Entries provided:
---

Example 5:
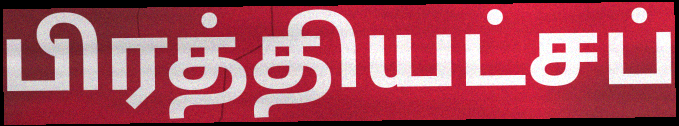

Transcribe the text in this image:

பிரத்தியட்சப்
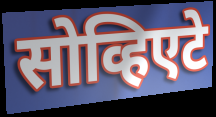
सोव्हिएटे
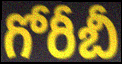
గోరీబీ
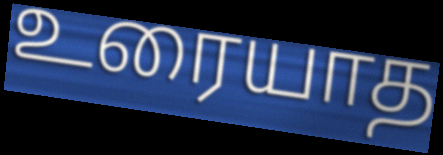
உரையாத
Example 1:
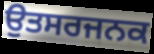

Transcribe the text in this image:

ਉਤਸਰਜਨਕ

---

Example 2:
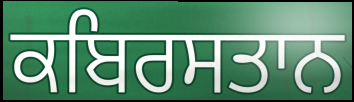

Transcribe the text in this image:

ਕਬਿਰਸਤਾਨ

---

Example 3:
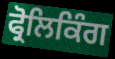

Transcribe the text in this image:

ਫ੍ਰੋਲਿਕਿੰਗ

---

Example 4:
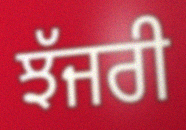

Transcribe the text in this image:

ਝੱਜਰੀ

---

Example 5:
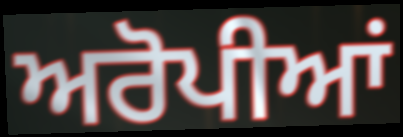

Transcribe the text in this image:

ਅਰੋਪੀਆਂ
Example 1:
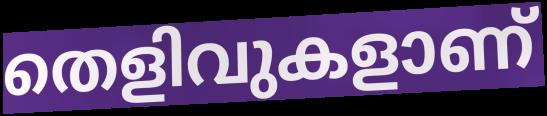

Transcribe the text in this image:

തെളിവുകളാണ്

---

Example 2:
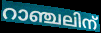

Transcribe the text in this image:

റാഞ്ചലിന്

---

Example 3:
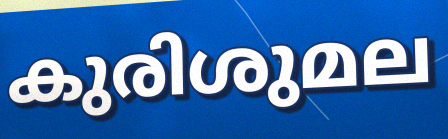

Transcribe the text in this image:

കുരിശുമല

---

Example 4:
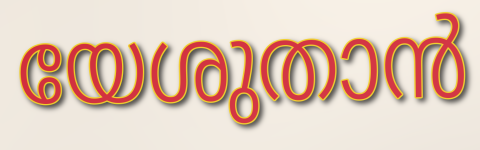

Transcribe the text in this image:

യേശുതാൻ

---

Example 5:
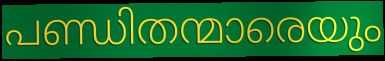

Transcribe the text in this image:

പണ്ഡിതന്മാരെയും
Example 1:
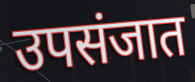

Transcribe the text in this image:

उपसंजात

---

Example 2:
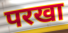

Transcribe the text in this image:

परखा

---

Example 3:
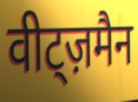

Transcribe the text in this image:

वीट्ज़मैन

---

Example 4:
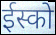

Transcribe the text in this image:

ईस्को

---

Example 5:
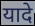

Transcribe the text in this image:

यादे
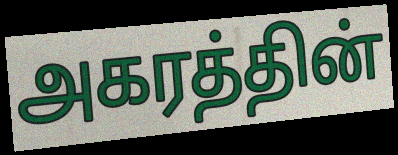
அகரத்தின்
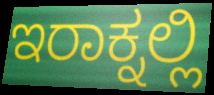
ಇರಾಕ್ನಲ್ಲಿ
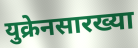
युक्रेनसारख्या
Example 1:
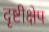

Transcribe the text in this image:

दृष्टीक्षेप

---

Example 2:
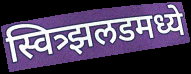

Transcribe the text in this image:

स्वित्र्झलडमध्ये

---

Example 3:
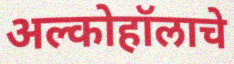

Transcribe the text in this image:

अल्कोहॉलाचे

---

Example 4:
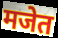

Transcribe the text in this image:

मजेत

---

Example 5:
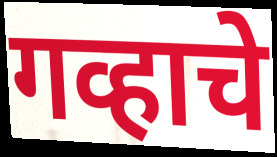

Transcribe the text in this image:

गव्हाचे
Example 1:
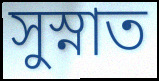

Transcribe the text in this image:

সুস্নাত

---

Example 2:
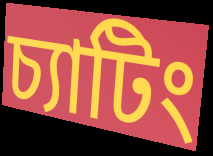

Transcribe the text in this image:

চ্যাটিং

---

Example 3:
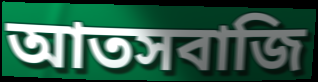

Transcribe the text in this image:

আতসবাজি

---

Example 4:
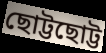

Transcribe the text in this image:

Brief: Before copying the material, set its pictures aside; then transcribe it word for word.

Solution below:
---

Example 5:

Transcribe the text in this image:

பிரத்தியட்சப்
सोव्हिएटे
గోరీబీ
உரையாத
Example 1:

Transcribe the text in this image:

ਉਤਸਰਜਨਕ

---

Example 2:

Transcribe the text in this image:

ਕਬਿਰਸਤਾਨ

---

Example 3:

Transcribe the text in this image:

ਫ੍ਰੋਲਿਕਿੰਗ

---

Example 4:

Transcribe the text in this image:

ਝੱਜਰੀ

---

Example 5:

Transcribe the text in this image:

ਅਰੋਪੀਆਂ
Example 1:

Transcribe the text in this image:

തെളിവുകളാണ്

---

Example 2:

Transcribe the text in this image:

റാഞ്ചലിന്

---

Example 3:

Transcribe the text in this image:

കുരിശുമല

---

Example 4:

Transcribe the text in this image:

യേശുതാൻ

---

Example 5:

Transcribe the text in this image:

പണ്ഡിതന്മാരെയും
Example 1:

Transcribe the text in this image:

उपसंजात

---

Example 2:

Transcribe the text in this image:

परखा

---

Example 3:

Transcribe the text in this image:

वीट्ज़मैन

---

Example 4:

Transcribe the text in this image:

ईस्को

---

Example 5:

Transcribe the text in this image:

यादे
அகரத்தின்
ಇರಾಕ್ನಲ್ಲಿ
युक्रेनसारख्या
Example 1:

Transcribe the text in this image:

दृष्टीक्षेप

---

Example 2:

Transcribe the text in this image:

स्वित्र्झलडमध्ये

---

Example 3:

Transcribe the text in this image:

अल्कोहॉलाचे

---

Example 4:

Transcribe the text in this image:

मजेत

---

Example 5:

Transcribe the text in this image:

गव्हाचे
Example 1:

Transcribe the text in this image:

সুস্নাত

---

Example 2:

Transcribe the text in this image:

চ্যাটিং

---

Example 3:

Transcribe the text in this image:

আতসবাজি

---

Example 4:

Transcribe the text in this image:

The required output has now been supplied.